Provided passage:
^^^^

What were the items of the boycott applied by the polytheists in order to frustrate the Muslims? How was the boycott lifted?
Submitted by on Wed, 11/01/2017 - 10:03
Dear Brother / Sister,
It was 617 AD, the seventh year of the prophethood.
Until this date, all of the polytheists’ attempts to thwart Islam’s development had failed. Moreover, Islam was developing at a quicker pace. The number of Muslims was increasing daily despite the presence of all kinds of violence and resistance. In fact, the light of Islam was beginning to embrace the tribes outside of Mecca.
Heroes like Hazrat Umar and Hazrat Hamza had joined the ranks of the Muslims. Hazrat Umar completely changed from his prior state by striving in the way of Islam with all of his strength and rigor and as a result became Islam’s right hand man. While this situation provided courage and morale for the Muslims, it greatly rocked the polytheists and caused them to think deeply.
On the other hand, Qurayshi polytheists could not retrieve the Muslims that took refuge in the land of the Negus. Ashama, the King of Abyssinia, did not only refuse to give them back but he also promised that he would protect them.
This forced and compelled the polytheists to make new plans and decisions.
The polytheists understood that torture and violence would not cause anyone to abandon his/her religion and they could not hinder Islam’s spreading and development. How was it that not one Muslim denounced his/her religion despite all the torture and cruelty they faced!
In that case, they had to implement different policies and that was what they did. They came together immediately. After thinking deeply and consulting with one another for a while, they decided to cut off all of their ties with the Sons of Hashim regardless of whether or not they were Muslims.
They wrote down the conditions of this decision that they had all agreed on together as follows:
1) They would not wed any women from the Sons of Hashim and Muttalib.
2) They would not give any women to the Sons of Hashim and Muttalib to wed.
3) They would not sell anything to the Sons of Hashim and Muttalib.

^^^^

Stored records:
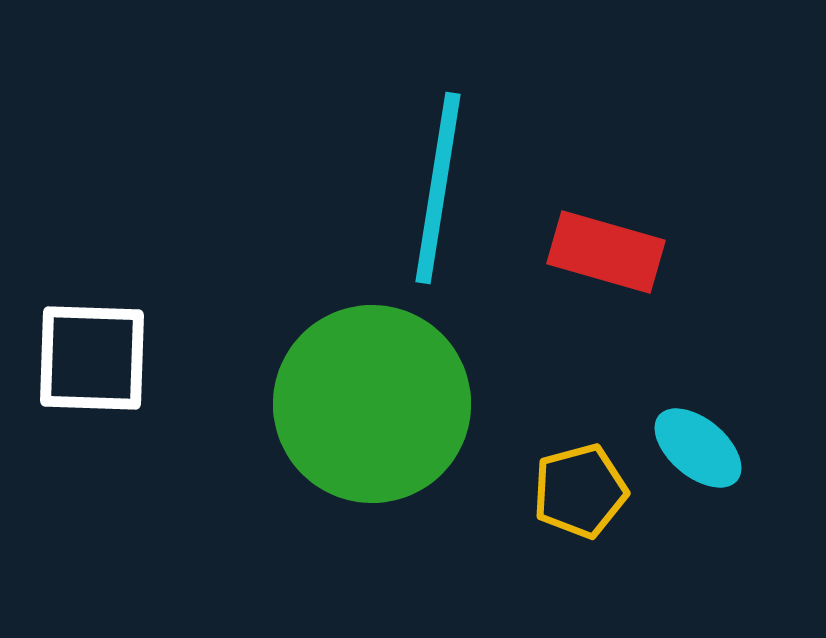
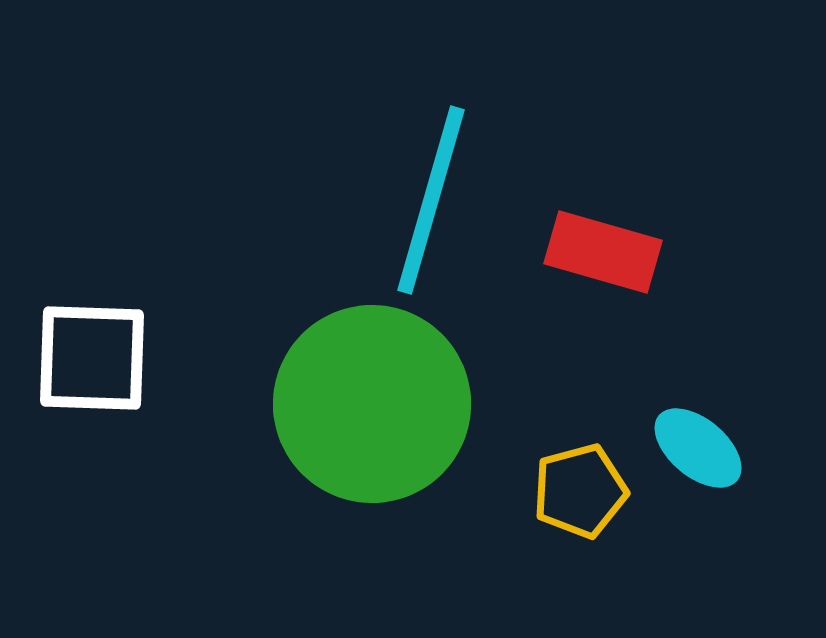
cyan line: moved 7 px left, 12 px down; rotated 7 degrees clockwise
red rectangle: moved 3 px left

^^^^

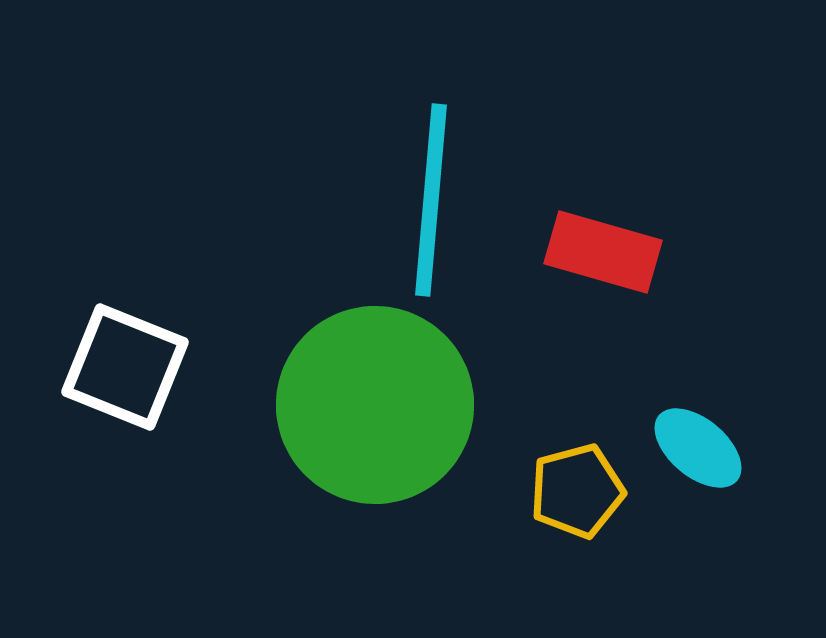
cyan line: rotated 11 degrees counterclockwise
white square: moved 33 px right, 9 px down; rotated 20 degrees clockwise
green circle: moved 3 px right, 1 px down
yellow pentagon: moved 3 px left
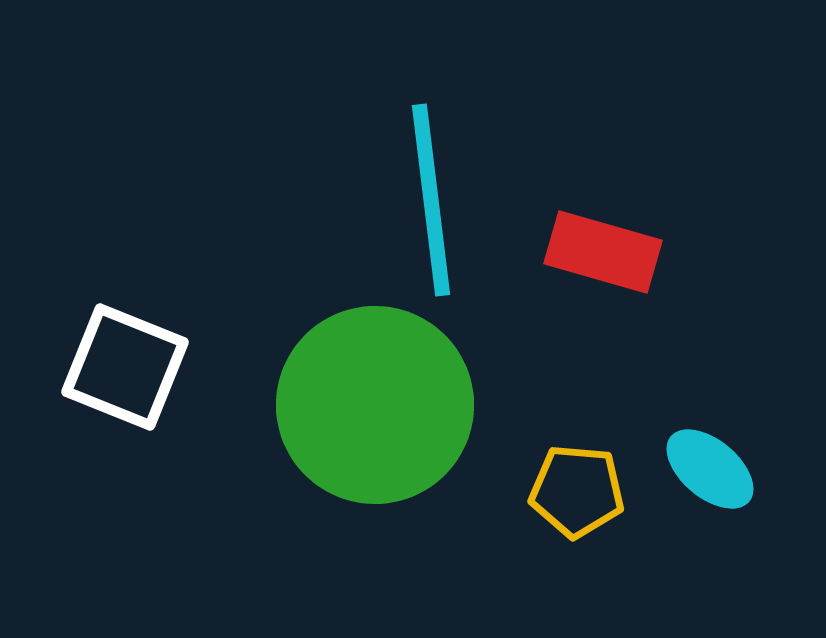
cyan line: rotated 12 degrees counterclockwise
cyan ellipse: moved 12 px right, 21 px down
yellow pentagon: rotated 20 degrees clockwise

^^^^

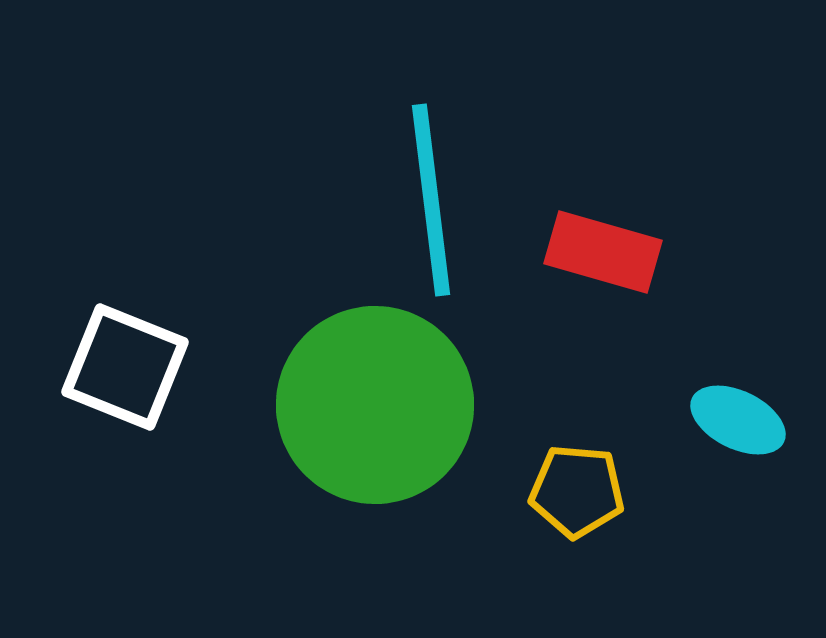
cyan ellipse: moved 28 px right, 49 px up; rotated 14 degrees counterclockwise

^^^^

Your tasks:
- a) Using the passage on the boycott, say whether each statement agrees with it, answering yes or no and quoting the words that decide it: (i) The events described take place in 617 AD. (ii) The King of Abyssinia handed the Muslims back to the Qurayshi polytheists. (iii) The polytheists chose to cut ties only with those among the Sons of Hashim who were Muslims.
- b) Extend the passage on the boycott, starting after its final line.
The entries come from a separate source.

Task-by-task answers:
- a)
(i) Yes: "It was 617 AD, the seventh year of the prophethood."
(ii) No: "did not only refuse to give them back but he also promised that he would protect them."
(iii) No: "regardless of whether or not they were Muslims."

- b)
4) They would not purchase anything from the Sons of Hashim and Muttalib.1
They thought that hanging this agreement, which was written on a sheet of paper, on one of the Kaaba’s walls would attach a tenor of holiness. Furthermore, they swore they would not act against this agreement. 2
This boycott was aimed at eliminating the Sons of Hashim and Muttalib and excavating their roots. In this situation, the families of the Sons of Hashim and Muttalib could no longer live in separate cities or scattered from one another. With the exception of Abu Lahab, the Sons of Hashim and Muttalib all moved to Shib (District) Abu Talib, which was located in the northern part of Mecca. 3
The polytheists cut off all of their ties with the residents of this neighborhood. Those who went there by accident were badly scolded. The polytheists did not allow any food or drink to enter this area. They only allowed the Muslims to leave during the time of Hajj (the pilgrimage) to go shopping, but this was only a façade. It was a façade since they would follow them and attempt to hinder them in all kinds of ways from purchasing anything. In fact, they would occasionally threaten the merchants to prevent them from selling anything to the Muslims. Sometimes, they would apply all sorts of schemes and tricks to seize the merchants’ goods so that nothing would be left for the victims of this cruel boycott to purchase.
Despite the fact that Abu Lahab was from among the Sons of Hashim, he openly wanted his own siblings, kinsfolk, and relatives to die from starvation and did everything he could in this matter. On the outskirts of the city, he would greet the caravans carrying food to Mecca by saying,
“Oh merchants! Do not sell anything to the Sons of Hashim! Make your prices high so that they cannot purchase anything from you. You know that I am wealthy. Whenever I make a promise, I will always be sure to fulfill it. Raise the prices of your edible and wearable goods. I will purchase remaining goods!”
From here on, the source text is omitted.